分母の全体を確認するのは大変ですし、大変な事例のほうが視聴者の興味を引くのであえて分母を無視している部分もあるでしょう。

 

そうであればなおさら、報道から抜け落ちている部分、全体像を、不完全ながらも知ろうとする努力が、一人一人に求められているのではないでしょうか。

 

生きることはそのものがリスクである

 

どんなものであれ、食べるものには必ず何らかのリスクがあります。食べたものが消化分解されてエネルギーに変わってゆく過程では、必ず活性酸素が発生し、DNAや各種重要分子を傷つけてしまいます。

食事をするということは、いってみれば、生きるために必要な栄養やエネルギーをとり入れる一方で、少しずつ与えられた命を削っていく過程でもあるのです。

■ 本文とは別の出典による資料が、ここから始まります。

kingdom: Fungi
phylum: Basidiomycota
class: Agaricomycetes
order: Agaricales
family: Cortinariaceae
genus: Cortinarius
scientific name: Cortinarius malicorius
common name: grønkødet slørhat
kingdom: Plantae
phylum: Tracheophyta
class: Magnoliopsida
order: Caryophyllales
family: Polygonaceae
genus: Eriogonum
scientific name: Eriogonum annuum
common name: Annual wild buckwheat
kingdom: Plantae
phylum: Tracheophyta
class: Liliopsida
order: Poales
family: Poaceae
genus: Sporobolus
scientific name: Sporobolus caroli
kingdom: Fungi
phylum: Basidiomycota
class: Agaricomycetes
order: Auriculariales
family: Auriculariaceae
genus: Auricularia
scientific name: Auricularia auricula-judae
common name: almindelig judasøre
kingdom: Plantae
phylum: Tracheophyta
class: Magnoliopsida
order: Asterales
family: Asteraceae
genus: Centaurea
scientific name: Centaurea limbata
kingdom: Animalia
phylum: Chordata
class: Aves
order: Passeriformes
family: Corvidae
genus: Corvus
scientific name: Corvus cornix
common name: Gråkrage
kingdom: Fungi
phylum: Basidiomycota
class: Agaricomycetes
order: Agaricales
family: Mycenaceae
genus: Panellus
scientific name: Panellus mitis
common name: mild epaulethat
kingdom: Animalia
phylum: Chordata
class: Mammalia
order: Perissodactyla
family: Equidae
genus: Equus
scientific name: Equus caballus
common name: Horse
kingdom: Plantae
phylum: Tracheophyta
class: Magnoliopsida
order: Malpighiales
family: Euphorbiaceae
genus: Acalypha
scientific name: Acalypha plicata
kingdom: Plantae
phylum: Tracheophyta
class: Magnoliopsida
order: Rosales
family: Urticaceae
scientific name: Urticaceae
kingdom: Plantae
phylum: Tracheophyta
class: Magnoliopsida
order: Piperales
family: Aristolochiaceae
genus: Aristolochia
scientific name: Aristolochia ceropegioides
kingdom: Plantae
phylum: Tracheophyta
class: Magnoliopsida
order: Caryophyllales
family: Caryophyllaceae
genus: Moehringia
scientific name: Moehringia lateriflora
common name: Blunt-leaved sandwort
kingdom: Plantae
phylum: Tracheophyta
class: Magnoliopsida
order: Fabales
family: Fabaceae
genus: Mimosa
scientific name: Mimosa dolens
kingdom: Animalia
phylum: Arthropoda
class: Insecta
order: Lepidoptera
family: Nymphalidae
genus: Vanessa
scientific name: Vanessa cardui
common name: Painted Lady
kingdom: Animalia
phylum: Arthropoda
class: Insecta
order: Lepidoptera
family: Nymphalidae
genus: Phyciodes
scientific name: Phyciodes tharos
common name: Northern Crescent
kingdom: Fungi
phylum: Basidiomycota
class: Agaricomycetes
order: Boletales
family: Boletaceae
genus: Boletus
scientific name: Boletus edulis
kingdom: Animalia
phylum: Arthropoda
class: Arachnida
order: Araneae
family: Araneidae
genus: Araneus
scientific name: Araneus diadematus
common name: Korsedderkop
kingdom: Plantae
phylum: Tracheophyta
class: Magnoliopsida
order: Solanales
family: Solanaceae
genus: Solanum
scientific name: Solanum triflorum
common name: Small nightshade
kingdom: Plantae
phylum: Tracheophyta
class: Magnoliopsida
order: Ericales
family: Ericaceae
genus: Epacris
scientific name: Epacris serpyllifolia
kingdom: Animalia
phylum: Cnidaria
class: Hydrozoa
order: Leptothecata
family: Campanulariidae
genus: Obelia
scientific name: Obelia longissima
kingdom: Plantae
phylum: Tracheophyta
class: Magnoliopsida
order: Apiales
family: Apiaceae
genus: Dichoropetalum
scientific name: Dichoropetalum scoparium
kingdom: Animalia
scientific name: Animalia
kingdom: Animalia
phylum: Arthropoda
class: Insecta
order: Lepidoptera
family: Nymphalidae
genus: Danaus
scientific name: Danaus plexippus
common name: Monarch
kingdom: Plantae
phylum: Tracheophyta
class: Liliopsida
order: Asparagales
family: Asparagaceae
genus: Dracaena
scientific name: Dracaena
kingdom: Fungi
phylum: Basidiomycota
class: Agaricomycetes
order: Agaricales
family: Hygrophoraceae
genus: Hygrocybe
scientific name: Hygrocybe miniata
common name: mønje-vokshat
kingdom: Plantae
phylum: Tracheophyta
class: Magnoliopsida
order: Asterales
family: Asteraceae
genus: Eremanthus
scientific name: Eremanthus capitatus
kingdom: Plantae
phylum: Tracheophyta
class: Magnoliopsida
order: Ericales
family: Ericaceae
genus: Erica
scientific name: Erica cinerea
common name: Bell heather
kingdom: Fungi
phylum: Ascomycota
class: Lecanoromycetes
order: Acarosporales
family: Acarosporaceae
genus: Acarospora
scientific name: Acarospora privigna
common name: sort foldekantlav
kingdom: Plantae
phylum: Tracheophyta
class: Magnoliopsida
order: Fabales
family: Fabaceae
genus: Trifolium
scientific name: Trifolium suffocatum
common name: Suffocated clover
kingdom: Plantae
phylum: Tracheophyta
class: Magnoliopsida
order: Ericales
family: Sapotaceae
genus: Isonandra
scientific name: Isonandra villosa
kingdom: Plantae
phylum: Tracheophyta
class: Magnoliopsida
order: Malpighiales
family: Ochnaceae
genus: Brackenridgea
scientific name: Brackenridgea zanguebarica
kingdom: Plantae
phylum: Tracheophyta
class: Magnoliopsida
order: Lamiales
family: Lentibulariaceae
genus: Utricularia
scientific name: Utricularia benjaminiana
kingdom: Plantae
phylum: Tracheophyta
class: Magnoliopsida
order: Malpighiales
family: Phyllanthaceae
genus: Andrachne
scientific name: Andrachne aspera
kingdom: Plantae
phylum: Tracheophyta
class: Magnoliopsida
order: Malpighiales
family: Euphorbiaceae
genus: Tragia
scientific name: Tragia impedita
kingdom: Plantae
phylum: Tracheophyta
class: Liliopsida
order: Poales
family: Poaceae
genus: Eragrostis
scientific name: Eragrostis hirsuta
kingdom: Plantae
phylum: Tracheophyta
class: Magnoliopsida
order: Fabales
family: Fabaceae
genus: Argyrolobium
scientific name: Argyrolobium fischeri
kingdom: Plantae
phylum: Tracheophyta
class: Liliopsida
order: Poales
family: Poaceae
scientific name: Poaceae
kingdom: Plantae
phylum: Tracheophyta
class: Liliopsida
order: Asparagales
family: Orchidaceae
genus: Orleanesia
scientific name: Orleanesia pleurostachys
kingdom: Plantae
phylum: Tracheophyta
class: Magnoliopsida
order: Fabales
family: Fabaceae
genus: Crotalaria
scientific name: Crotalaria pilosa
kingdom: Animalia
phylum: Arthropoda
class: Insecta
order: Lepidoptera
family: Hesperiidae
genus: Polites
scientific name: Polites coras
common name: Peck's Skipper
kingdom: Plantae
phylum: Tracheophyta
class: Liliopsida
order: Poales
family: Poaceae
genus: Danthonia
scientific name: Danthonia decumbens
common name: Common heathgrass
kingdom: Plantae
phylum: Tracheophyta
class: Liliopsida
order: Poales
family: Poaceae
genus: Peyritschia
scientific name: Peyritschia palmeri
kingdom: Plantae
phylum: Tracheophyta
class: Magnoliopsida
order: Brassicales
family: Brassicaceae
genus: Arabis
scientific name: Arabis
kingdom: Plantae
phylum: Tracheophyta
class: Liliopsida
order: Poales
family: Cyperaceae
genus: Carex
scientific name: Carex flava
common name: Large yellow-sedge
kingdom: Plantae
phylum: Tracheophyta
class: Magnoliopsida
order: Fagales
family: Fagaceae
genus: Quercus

もちろん、食べずに生きていくことができるわけもありませんから、これは生命に与えられた宿命に他なりませんが。

 

新型コロナウイルスは怖いですし、終息に向けては社会全体で取り組んでいくことが不可欠です。

ただ、そもそも生まれてきたということは、すなわち死ぬことを運命づけられたということなんですよね。

新型コロナウイルスで死ぬよりも、交通事故で死ぬ確率のほうが高いかもしれません。

新型コロナウイルスの死者は376人ですが、2020年は3月末までに4,749人の自殺者が出ています。 (警察庁Webサイトによる)

 

新型コロナウイルスについては、誰かを責めたり、やみくもに恐れたりするのではなく、その時点で可能な信頼に足る情報を集め、自分でリスクを判断して行動する。

そして、私たちはいつかは死ぬ存在なのだから、悔いのないように毎日をできるかぎり大切にしていく。

コロナショックという体験は、そういうことを改めて考えさせてくれた、貴重な経験かもしれません。